As part of my research at University of Waterloo I developed a grid (Eulerian) based fluid simulator. The code is available on my GitHub. The fluid simulator was to be used as part of my ferrofluid simulation project. Therefore, knowing that the ferrofluid simulator would add significant computational complexity (a large linear system to solve), I wanted to keep my fluid simulation computationally fast, while still able to capture intricate surface details. See some basic tests of my simulator.
The code for these examples can be found here.
Water, initialized as a block, is used to fill a container. Simulation resolution is 60x60x60.
Water falls down stairs. Simulation resolution is 60x60x60.
A focus was placed on using the GPU as much as possible. All conjugate gradient solves are done using cuSPARSE and cuBLAS. Advection is easily parallelized for GPU. While level set is computationally efficient, I needed a better surface tracking methodology for capturing detailed surfaces.
I implemented a variation of the Particle Level Set (PLS), but instead of using particles scattered around the interface, I seeded them directly on the interface. This somewhat emulates how mesh vertices are used in mesh based surface tracking. However, by using a level set, topological changes are handled automatically. Sign particles are used to determine which side of the interface a grid point lies on. All particle operations, including seeding, and grid redistancing from particles, are parallelized for the GPU.

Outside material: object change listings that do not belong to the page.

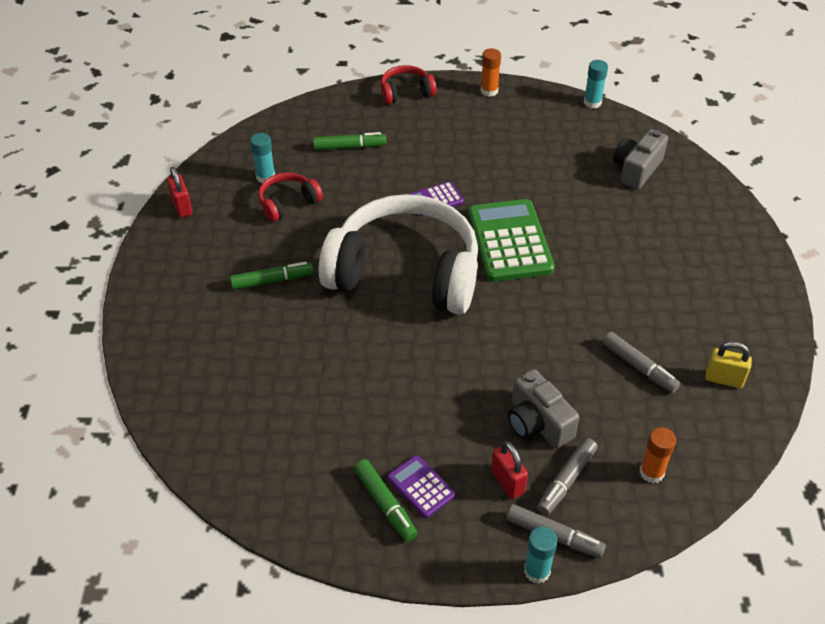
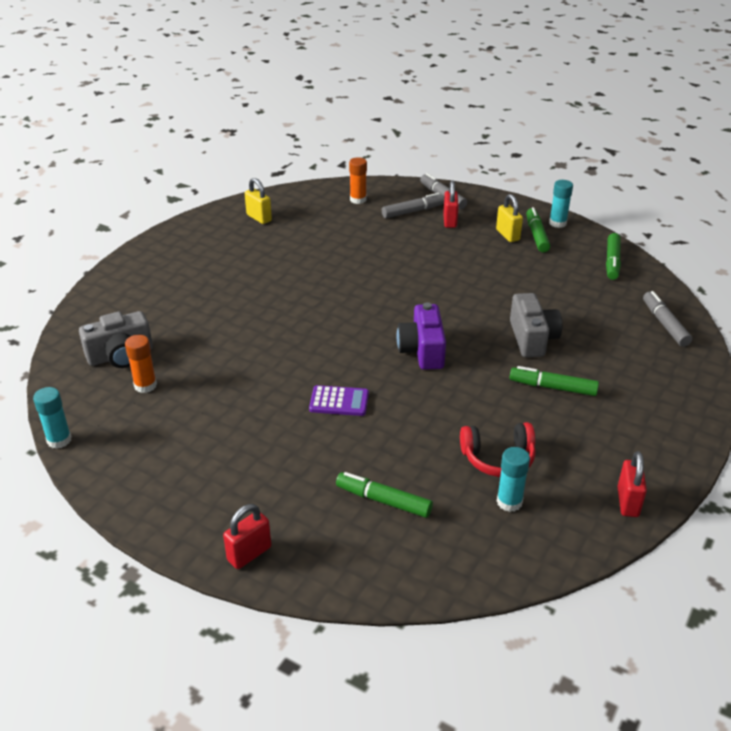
camera: 150 degrees left, 10 degrees down
(271, 491) = (612, 262): none -> green marker
(405, 272) = (422, 350): white headphones -> purple camera
(406, 92) = (249, 554): red headphones -> red padlock
(421, 487) = (507, 235): purple calculator -> yellow padlock
(489, 91) = (148, 508): orange glue stick -> orange glue stick (145, 385)
(509, 241) = (307, 341): green calculator -> none
(537, 571) = (465, 189): turquoise glue stick -> turquoise glue stick (557, 223)
(538, 423) = (404, 237): grey camera -> grey camera (532, 338)
(639, 367) = (305, 239): grey marker -> grey marker (664, 324)

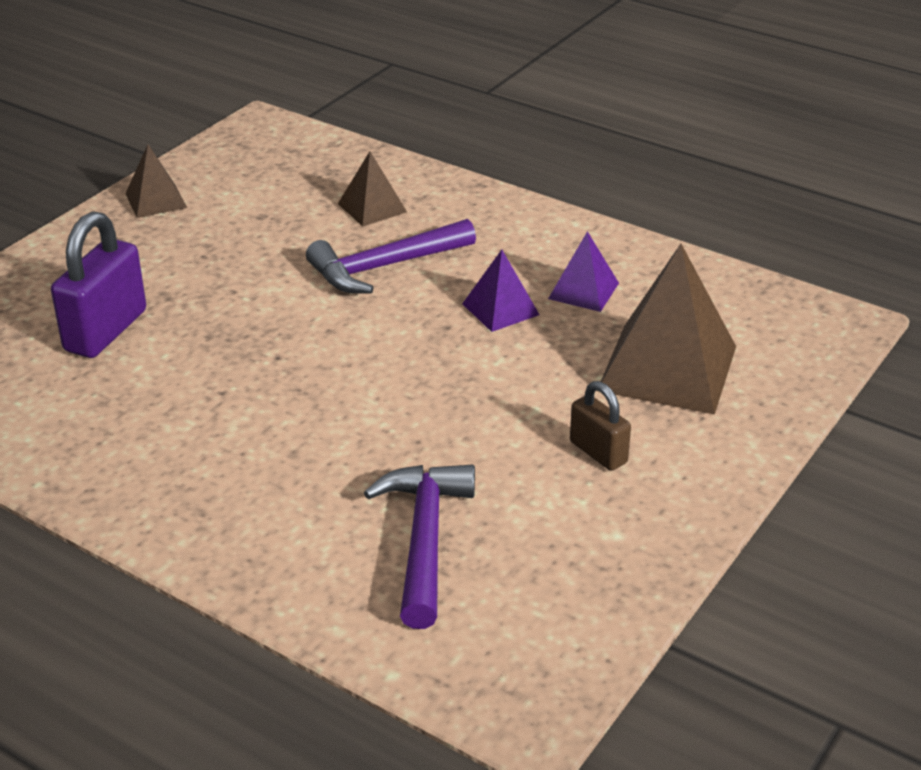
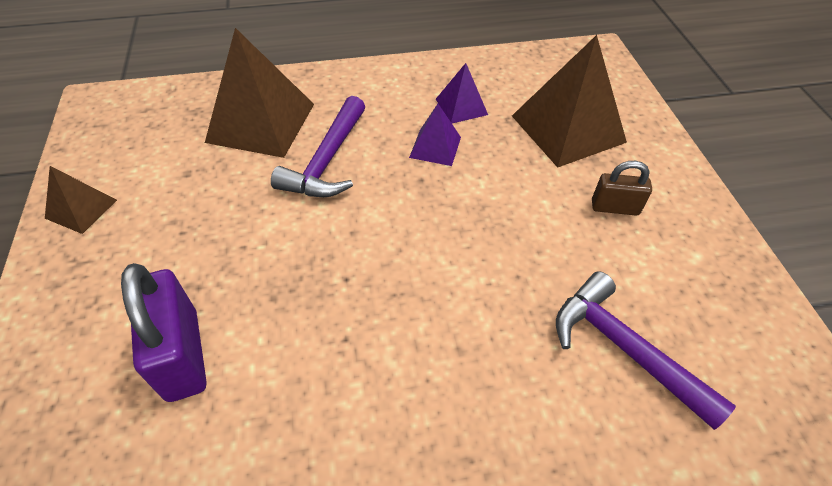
camera: 45 degrees left, 15 degrees up
(372, 208) = (261, 122): brown pyramid -> brown pyramid, size x1.96

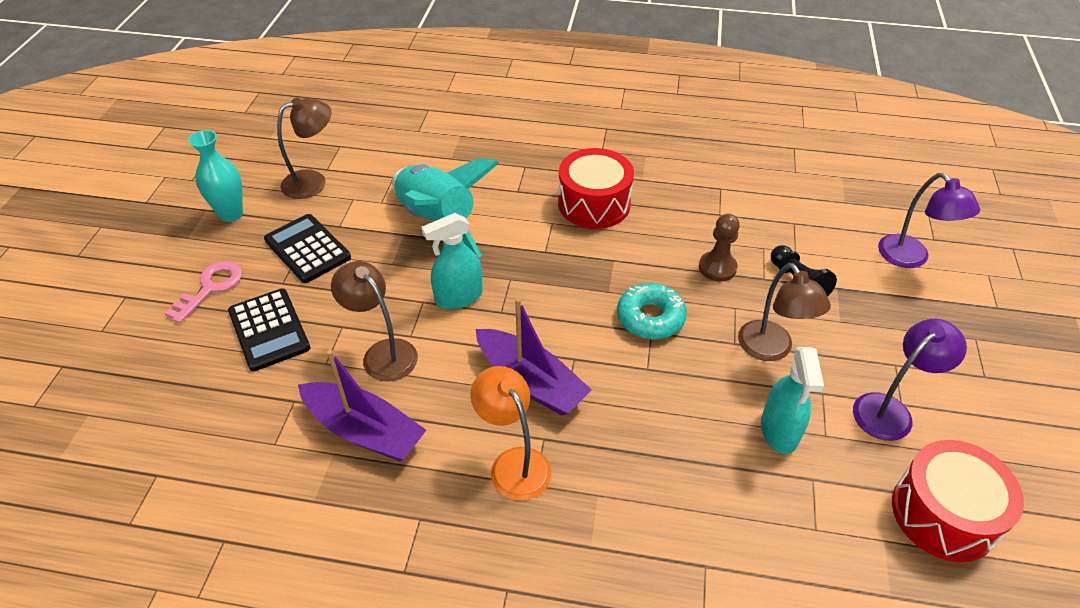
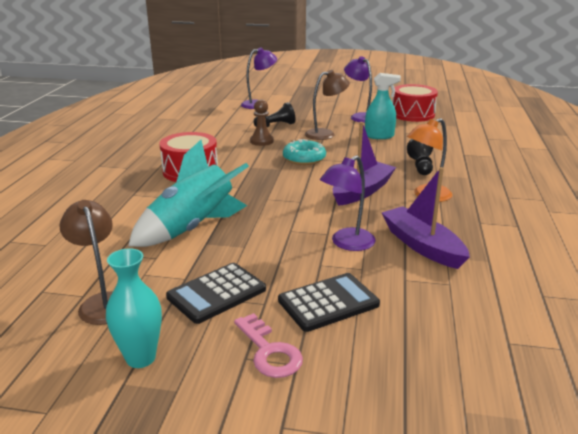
camera: 90 degrees left, 20 degrees down
(211, 287) = (269, 352): pink key -> pink key turned 150 degrees counterclockwise
(364, 430) = (422, 246): purple boat -> purple boat turned 60 degrees counterclockwise
(383, 353) = (347, 243): brown lamp -> purple lamp
(458, 297) = (285, 216): turquoise spray bottle -> none
(634, 476) = (420, 166): none -> black pawn

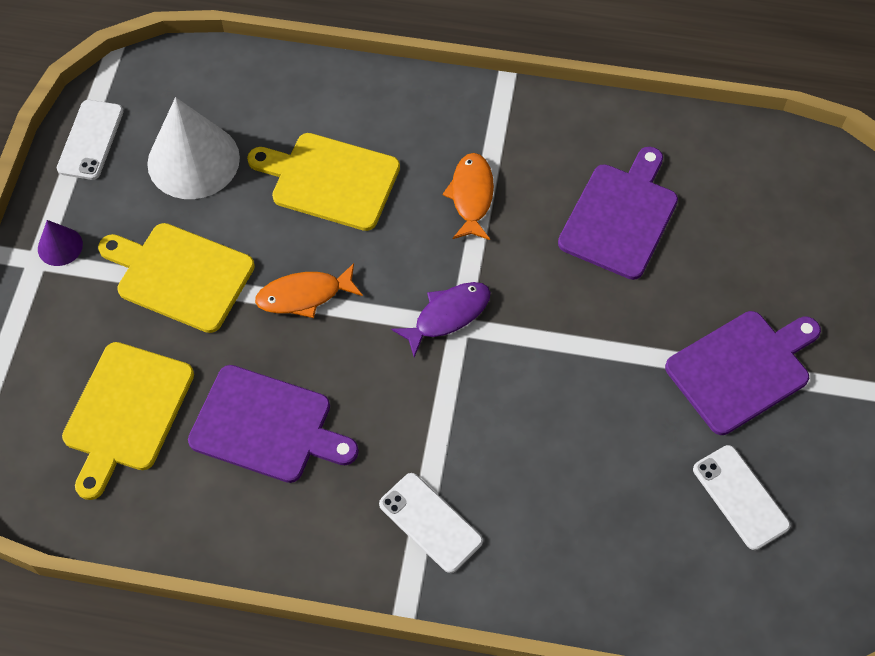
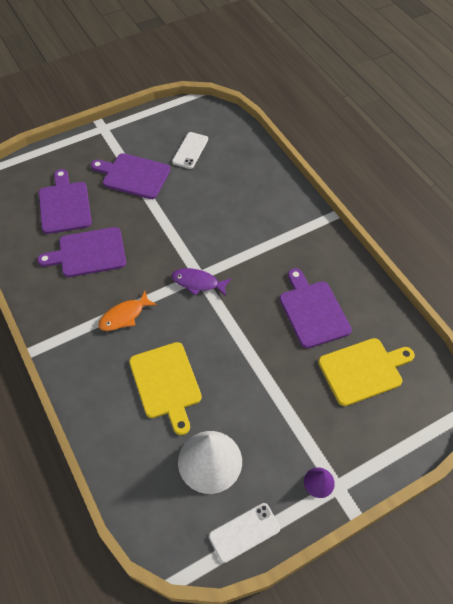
camera: 130 degrees left, 5 degrees down
(180, 275) = (279, 407): yellow cutting board -> none
(304, 295) = (239, 345): orange fish -> none
(430, 522) = (293, 229): white phone -> none
(746, 239) = (64, 205): none -> purple cutting board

Next, I needed accurate surface tension if I was going to using this fluid simulator as the base for my ferrofluid simulation. To determine how much surface tension to apply, I used height function based curvature estimation, popularized for level sets by Sussman et al. However, I used the idea of normal aligning my stencils for better fitment. Instead of using the level set for determining surface heights, I used the surface particles directly, from my modified PLS implementation. This greatly increased the accuracy of the measured curvatures.